5 Things You Didn’t Know About Wildlife Parks at Mandai

by Junru Tan 130 views0

News has just be told that by 2023, Mandai will be Singapore’s nature hub with a total of five wildlife parks: existing trio; Singapore Zoo, Night Safari, and River Safari, the new rainforest, and the relocated Jurong Bird Park. Despite the lack of natural resources, Singapore has one of the best educational wildlife parks in the world, specifically, Singapore Zoo. For years, the existing wildlife parks are iconic attractions to both the locals and tourists.


Here are 5 interesting facts you didn’t know about Singapore’s wildlife parks.

1. Jurong Bird Park is actually the First Wildlife Park

Contrary to beliefs, many believe that Singapore Zoo arrived first, in fact, the Jurong Bird Park was built in 1971, TWO YEARS EARLIER, with estimated cost of $3.5 million. The main reason was given by the former Deputy Prime Minister, the late Dr. Goh Keng Swee, that bird seeds cost less than meat.  Comparing the past where only 1,000 birds from 60 species were available, the avian paradise now has 19 exhibits and home to 5,000 birds from 400 species.


2. Spending the night at Mandai is made possible

Has anyone ever gazed upon the Singapore sky, looking out for stars? At Mandai, there is a plan on building tents, suits and family in the area for visitors to stay for a night or two.

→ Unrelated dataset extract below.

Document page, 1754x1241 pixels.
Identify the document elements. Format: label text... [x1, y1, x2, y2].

3. Free admission to the nearby amenities

Aside from the 5 wildlife parks that require admission fees, the vicinity will also have boardwalks and nature trails for trekking lovers, outdoor seating and playground for the young and the old.


4. New Bird Park with ‘Upsized’ Aviaries

The new location for the Jurong Bird Park will occupy 17 hectares, which allows the birds to fly freely in the nine aviaries and each aviary will feature unique landscape such as a bamboo forest.


5. Bridge for the animals

For humans, there are overhead bridges, but at Mandai, an eco-bridge will be built across Mandai Lake Road for the animals living in the area, where they can move between the central and northern reaches of the Central Catchment Nature Reserve.